Morrison’s reports sales growth in crucial Christmas period
- 3.6% growth in like for like sales.
- Customer satisfaction highlighted as being a key factor in generating growth.
- We recommend the supermarket as a medium-risk ‘hold’.
In the hotly anticipated Christmas trading update, supermarket chain Morrisons reported a 3.6% growth in like for like sales, with its retail (store) side of the business up 0.6%. This is its fourth consecutive like for like sales growth for the festive period and was slightly ahead of expectations for its retail side.
David Potts, CEO, has highlighted an improvement in customer satisfaction in areas such as the checkout as being key factor in generating this growth during a competitive retail period.
The market reaction to the statement, which includes an unchanged outlook for the year, could have been worse though the shares remain down by around 3% in early morning trading.
The news today remains overshadowed by the strong numbers from Aldi yesterday to which Morrisons has responded to with a slash in prices as the German discounter reported a record Christmas - a reminder, if one was needed, of the competitive nature of the business they are involved in.

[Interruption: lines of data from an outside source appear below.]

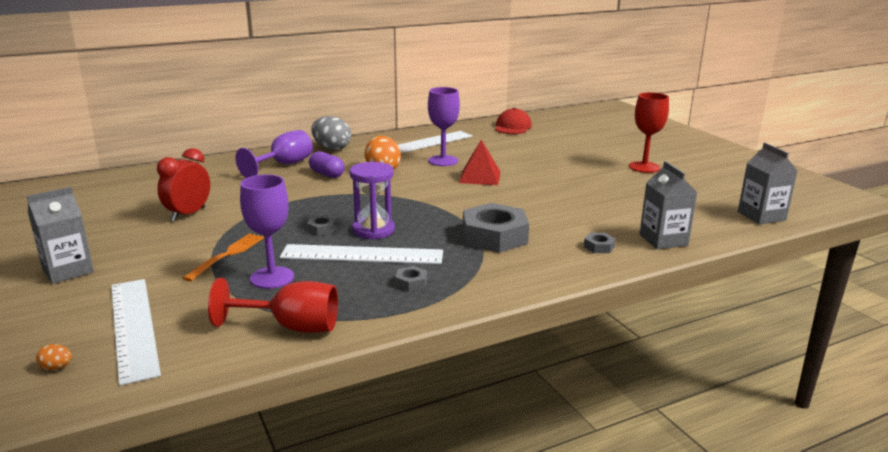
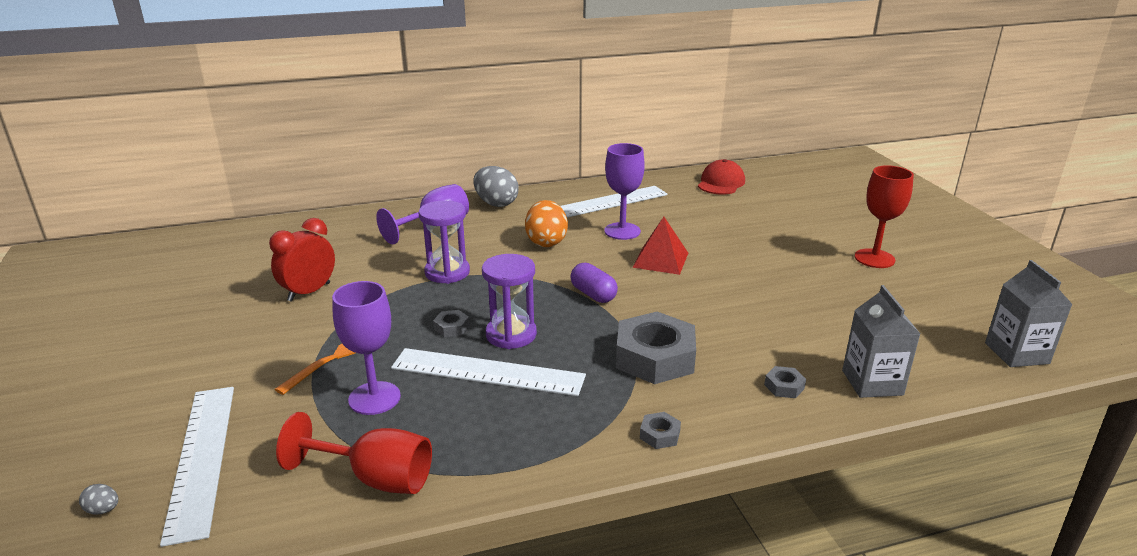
camera: 10 degrees right, 5 degrees up
grey carton [27,187,94,284] -> none
orange egg [36,344,72,370] -> grey egg [79,484,118,515]
purple capsule [309,151,345,178] -> purple capsule moved to [571,263,618,303]
grey nut [395,266,427,292] -> grey nut moved to [640,412,681,449]
none -> purple hourglass [418,200,470,284]

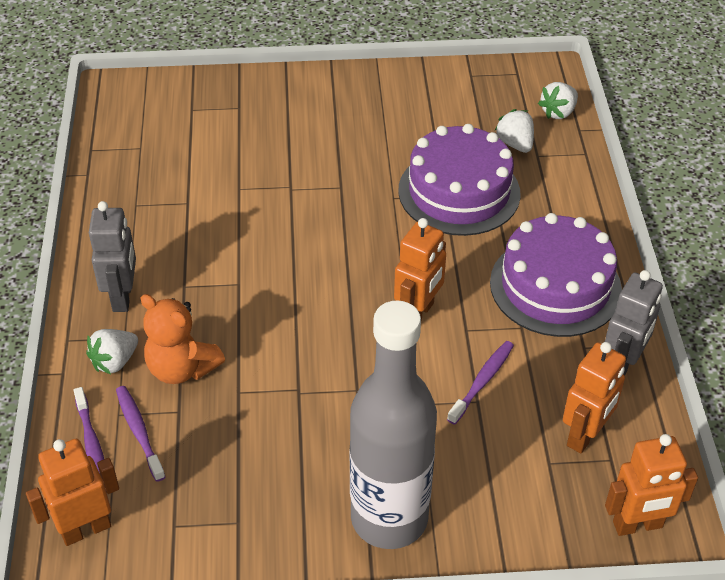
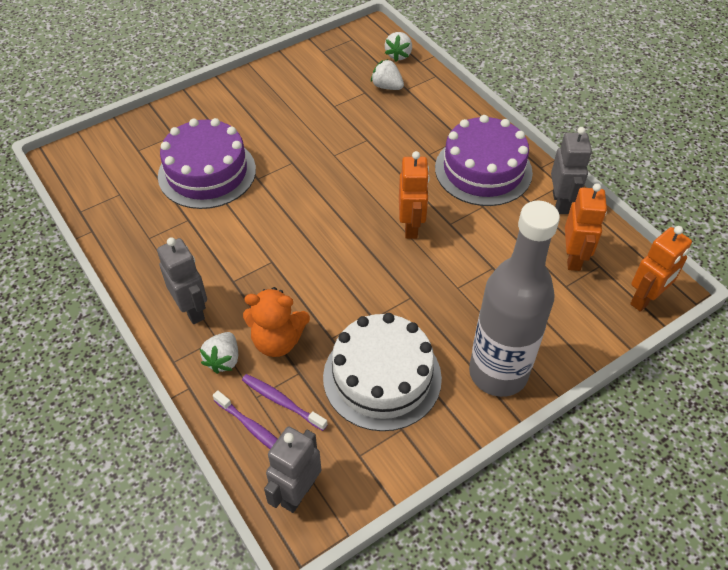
camera: 30 degrees left, 5 degrees up
orange robot [26,439,119,546] -> grey robot [264,427,322,513]
purple cake [398,124,521,236] -> purple cake moved to [158,118,256,209]
purple toothbrush [447,341,514,425] -> none
none -> white cake [323,313,442,431]

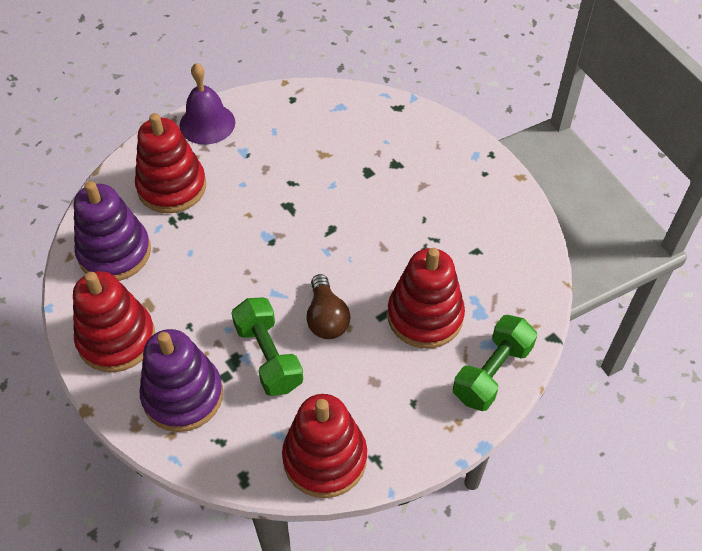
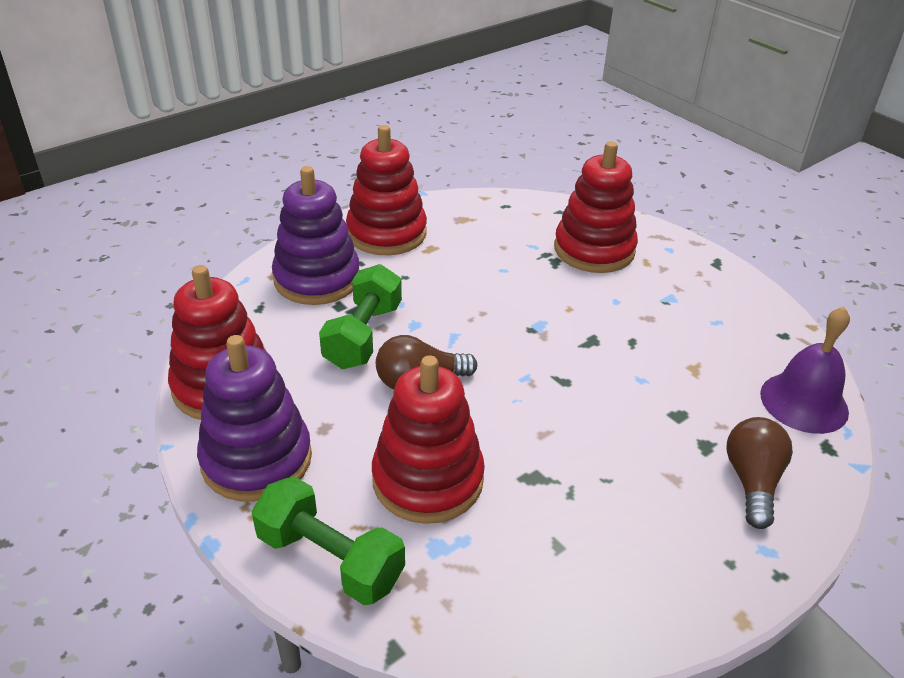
camera: 85 degrees right, 15 degrees down
purple stacking toy [74,181,151,281] -> purple stacking toy moved to [197,335,312,502]
purple bell [179,63,235,145] -> purple bell moved to [760,307,850,434]
green dumbbell [232,297,303,396] -> green dumbbell turned 45 degrees counterclockwise [319,264,402,369]
none -> brown light bulb [726,417,793,529]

With big names lined up to report their figures for the Christmas period, the market focus is likely to quickly move onto Tesco and Marks & Spencer with their update due out later in the week.
Despite a sales rise over Christmas, the group warned of a ‘change in consumer behaviour’, competition concerns are not going to go away and the management initiatives will take time to execute. So for the time being we would suggest a ‘hold’ recommendation. Long suffering investors should however watch the situation closely, as the retail environment remains crowded.